### Goal of the exercise
Could you please retype the records exactly, minus their pictures?
※ ※ ※
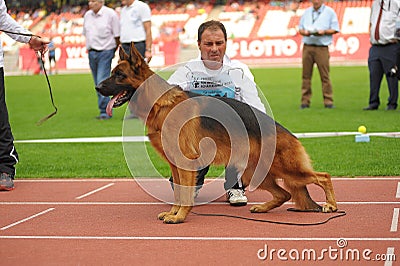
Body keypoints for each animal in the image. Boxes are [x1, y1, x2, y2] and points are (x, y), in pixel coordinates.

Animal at [97, 43, 338, 222]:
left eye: (119, 75)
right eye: (112, 73)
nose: (97, 88)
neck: (160, 103)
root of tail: (290, 135)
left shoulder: (185, 162)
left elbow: (184, 193)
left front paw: (180, 216)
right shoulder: (175, 164)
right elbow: (178, 192)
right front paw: (174, 212)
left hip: (287, 169)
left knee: (323, 177)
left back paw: (331, 205)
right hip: (255, 173)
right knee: (285, 193)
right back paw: (263, 208)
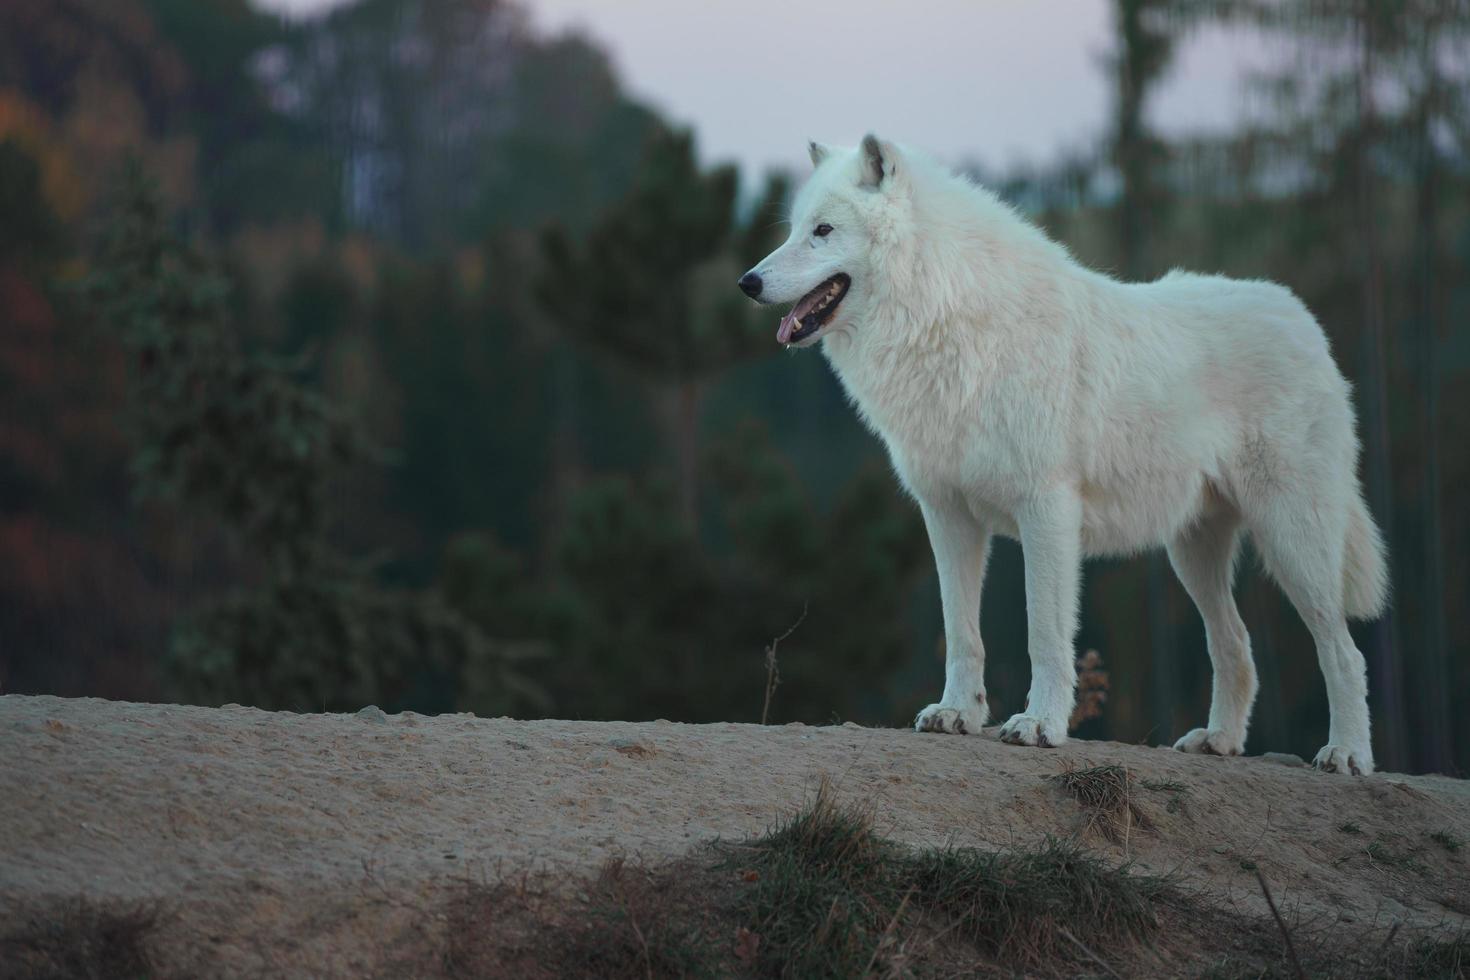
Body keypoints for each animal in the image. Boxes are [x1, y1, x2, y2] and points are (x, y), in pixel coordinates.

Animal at [740, 135, 1381, 775]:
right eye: (793, 228)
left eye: (823, 230)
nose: (748, 282)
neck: (950, 317)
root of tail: (1302, 317)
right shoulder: (947, 516)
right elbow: (962, 632)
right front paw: (958, 714)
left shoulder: (1046, 510)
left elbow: (1044, 634)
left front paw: (1040, 724)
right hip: (1192, 552)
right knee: (1237, 645)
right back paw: (1218, 740)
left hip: (1292, 540)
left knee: (1344, 652)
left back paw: (1347, 754)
※ ※ ※
### Response box
Body keypoints for each animal in the image. Boxes are [x1, y1, x2, y2] and points are (x, y), in pixel coordinates.

Animal at [97, 43, 338, 222]:
left eye: (119, 75)
right eye: (112, 73)
nose: (97, 88)
neck: (160, 103)
root of tail: (290, 135)
left shoulder: (185, 162)
left elbow: (184, 193)
left front paw: (180, 216)
right shoulder: (175, 164)
right elbow: (178, 192)
right front paw: (174, 212)
left hip: (287, 169)
left knee: (323, 177)
left back paw: (331, 205)
right hip: (255, 173)
right knee: (285, 193)
right back paw: (263, 208)
Body keypoints for each animal in the image. Boxes are [x1, y1, x2, y2] and points are (x, y), in pixel coordinates.

Animal at [740, 135, 1381, 775]:
right eye: (793, 228)
left eye: (823, 230)
nose: (748, 282)
neck: (950, 317)
root of tail: (1302, 317)
right shoulder: (947, 516)
right elbow: (962, 632)
right front paw: (958, 714)
left shoulder: (1046, 510)
left elbow: (1044, 634)
left front paw: (1040, 724)
right hip: (1192, 552)
right knee: (1237, 645)
right back paw: (1218, 740)
left hip: (1292, 540)
left knee: (1344, 652)
left back paw: (1347, 754)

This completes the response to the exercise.